#### [Assigned task]
Your answer should be the lines below from the one with "ofont, csatoljuk rá a számítógépre, és isméte" to the one with "losure of your", both included, given again exactly and with nothing added.

+ + + + + + +

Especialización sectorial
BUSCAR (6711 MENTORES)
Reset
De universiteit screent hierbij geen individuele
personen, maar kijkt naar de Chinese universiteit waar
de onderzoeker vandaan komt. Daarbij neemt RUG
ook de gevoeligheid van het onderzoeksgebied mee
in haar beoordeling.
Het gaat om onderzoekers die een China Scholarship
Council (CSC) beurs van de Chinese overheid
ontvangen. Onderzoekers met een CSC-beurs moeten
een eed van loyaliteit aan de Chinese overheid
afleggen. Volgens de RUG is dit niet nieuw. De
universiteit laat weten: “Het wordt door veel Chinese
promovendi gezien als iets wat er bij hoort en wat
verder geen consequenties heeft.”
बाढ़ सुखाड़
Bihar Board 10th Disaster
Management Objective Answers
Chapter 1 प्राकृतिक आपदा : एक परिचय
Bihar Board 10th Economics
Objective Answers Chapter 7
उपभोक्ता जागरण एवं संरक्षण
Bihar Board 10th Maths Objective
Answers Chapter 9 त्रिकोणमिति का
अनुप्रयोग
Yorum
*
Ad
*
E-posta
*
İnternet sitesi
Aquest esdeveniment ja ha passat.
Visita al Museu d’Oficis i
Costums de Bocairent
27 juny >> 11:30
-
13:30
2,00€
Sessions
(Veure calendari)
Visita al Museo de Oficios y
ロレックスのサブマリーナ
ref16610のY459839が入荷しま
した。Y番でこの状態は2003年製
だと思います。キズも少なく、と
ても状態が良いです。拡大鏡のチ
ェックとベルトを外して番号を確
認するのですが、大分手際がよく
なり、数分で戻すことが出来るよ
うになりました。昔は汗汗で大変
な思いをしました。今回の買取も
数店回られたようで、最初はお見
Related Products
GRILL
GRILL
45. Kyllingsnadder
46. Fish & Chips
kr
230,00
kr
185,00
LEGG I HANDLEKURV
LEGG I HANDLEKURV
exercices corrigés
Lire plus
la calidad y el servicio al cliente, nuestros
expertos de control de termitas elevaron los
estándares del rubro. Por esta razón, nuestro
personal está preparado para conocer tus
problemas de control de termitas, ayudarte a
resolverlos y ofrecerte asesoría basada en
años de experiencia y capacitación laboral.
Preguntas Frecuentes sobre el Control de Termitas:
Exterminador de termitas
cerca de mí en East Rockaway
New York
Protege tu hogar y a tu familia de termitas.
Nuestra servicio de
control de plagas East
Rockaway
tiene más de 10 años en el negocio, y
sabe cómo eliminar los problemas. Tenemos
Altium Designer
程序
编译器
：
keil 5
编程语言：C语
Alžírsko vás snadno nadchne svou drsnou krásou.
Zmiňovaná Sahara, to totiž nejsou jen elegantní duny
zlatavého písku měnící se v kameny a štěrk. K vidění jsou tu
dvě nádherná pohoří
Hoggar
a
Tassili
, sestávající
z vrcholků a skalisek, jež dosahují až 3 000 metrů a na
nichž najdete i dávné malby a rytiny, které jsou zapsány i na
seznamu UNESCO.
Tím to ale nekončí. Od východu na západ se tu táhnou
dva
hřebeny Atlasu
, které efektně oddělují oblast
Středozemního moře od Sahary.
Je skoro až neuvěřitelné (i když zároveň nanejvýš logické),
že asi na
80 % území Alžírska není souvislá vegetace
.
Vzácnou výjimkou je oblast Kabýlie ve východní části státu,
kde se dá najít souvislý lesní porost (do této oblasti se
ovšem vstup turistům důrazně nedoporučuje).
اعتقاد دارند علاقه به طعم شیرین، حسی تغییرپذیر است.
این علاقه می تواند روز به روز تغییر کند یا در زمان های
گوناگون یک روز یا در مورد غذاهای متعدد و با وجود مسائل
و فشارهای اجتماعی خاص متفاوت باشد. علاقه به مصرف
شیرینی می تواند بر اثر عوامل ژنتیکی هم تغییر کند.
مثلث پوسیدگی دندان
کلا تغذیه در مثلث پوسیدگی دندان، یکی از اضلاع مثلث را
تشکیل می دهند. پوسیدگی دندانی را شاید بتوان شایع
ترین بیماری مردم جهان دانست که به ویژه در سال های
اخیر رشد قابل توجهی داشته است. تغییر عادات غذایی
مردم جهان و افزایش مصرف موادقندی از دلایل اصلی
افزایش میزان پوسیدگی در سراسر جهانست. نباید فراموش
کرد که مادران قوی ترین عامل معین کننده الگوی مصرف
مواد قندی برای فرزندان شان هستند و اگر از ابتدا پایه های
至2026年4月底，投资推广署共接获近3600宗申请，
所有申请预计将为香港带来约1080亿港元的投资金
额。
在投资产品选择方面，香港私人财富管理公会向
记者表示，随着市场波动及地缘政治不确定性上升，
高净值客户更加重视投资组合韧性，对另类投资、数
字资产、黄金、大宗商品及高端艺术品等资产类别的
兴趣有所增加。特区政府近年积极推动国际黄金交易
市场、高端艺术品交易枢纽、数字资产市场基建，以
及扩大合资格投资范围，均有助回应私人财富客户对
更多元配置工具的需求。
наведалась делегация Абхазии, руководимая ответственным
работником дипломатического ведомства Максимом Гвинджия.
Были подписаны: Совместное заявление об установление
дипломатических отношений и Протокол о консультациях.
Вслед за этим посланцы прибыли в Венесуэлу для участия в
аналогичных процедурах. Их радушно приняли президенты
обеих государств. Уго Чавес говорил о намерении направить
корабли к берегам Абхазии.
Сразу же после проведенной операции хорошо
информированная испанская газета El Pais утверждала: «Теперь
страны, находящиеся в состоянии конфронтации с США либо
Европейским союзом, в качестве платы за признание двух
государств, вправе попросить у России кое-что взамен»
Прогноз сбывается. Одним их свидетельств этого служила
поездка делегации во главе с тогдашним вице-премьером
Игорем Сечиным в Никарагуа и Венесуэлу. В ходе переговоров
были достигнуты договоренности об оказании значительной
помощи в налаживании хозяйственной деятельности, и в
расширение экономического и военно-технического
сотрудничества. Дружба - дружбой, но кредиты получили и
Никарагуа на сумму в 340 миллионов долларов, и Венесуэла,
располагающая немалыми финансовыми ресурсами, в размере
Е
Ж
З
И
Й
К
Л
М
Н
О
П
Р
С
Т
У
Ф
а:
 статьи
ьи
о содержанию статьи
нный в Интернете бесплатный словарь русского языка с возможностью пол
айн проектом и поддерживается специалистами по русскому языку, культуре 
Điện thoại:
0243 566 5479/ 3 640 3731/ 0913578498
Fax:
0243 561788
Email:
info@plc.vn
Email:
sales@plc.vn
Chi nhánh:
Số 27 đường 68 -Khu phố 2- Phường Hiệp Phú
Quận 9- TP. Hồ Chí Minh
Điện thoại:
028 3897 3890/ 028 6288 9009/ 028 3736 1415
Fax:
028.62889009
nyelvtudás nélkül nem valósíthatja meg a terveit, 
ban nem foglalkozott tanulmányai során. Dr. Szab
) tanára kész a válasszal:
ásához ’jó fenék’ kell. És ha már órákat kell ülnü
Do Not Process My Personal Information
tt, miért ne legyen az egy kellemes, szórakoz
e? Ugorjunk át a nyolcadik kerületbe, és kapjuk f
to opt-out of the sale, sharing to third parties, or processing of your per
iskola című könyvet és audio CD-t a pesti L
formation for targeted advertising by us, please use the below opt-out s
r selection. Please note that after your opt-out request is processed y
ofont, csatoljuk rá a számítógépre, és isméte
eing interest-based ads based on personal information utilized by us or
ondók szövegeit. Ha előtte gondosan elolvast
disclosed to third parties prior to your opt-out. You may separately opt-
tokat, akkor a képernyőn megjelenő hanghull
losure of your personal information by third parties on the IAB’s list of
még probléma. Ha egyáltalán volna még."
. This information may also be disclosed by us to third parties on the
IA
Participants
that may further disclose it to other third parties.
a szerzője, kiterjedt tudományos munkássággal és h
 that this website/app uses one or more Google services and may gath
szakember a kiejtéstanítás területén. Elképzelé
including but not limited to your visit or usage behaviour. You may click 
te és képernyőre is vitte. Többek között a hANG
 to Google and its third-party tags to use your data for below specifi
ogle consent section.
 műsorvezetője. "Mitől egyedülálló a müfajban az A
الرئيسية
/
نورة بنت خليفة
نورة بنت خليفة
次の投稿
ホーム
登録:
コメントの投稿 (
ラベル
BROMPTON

+ + + + + + +

#### [Answer to the problem]
ofont, csatoljuk rá a számítógépre, és isméte
eing interest-based ads based on personal information utilized by us or
ondók szövegeit. Ha előtte gondosan elolvast
disclosed to third parties prior to your opt-out. You may separately opt-
tokat, akkor a képernyőn megjelenő hanghull
losure of your personal information by third parties on the IAB’s list of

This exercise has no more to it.